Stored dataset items
== Segment start ==

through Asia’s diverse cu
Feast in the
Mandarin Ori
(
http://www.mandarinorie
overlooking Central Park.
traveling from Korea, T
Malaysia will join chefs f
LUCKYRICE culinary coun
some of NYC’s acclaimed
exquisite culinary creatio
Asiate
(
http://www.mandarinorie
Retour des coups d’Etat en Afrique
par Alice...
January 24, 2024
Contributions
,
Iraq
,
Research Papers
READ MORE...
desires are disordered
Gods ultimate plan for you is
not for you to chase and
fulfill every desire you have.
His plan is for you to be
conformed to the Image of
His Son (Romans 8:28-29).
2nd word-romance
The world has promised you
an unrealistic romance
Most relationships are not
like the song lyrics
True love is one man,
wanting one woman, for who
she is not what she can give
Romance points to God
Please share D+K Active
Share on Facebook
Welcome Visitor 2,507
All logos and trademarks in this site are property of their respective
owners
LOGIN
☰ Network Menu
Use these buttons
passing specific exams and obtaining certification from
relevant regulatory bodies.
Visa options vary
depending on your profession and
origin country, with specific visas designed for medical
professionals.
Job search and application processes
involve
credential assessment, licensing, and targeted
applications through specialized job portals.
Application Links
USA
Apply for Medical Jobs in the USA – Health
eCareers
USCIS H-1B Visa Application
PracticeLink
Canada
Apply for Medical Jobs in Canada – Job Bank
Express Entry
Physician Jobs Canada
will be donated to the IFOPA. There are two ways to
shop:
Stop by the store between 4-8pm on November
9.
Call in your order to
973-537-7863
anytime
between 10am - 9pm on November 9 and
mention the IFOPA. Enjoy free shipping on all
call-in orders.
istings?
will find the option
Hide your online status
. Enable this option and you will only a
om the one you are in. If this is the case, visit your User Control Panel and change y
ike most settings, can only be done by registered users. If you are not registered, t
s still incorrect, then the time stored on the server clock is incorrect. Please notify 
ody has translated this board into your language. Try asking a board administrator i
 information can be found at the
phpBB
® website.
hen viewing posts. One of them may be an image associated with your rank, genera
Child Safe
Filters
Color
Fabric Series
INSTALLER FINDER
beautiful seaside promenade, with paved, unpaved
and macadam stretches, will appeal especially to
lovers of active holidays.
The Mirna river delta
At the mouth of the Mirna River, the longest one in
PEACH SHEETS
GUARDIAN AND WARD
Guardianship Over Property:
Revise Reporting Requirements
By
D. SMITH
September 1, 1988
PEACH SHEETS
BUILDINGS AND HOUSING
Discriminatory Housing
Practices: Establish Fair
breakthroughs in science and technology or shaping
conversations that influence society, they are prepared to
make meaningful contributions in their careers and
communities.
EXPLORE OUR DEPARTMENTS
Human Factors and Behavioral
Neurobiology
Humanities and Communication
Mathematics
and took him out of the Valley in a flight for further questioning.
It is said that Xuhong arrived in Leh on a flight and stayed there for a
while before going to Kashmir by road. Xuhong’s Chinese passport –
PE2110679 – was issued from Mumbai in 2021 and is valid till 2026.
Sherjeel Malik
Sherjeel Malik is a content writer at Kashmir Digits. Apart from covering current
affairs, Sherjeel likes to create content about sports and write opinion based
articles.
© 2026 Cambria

== Segment end ==

TASK TO COMPLETE
Search the entries for the word "only" and copy every line that holds it.

RESULT BELOW
. Enable this option and you will only a
ike most settings, can only be done by registered users. If you are not registered, t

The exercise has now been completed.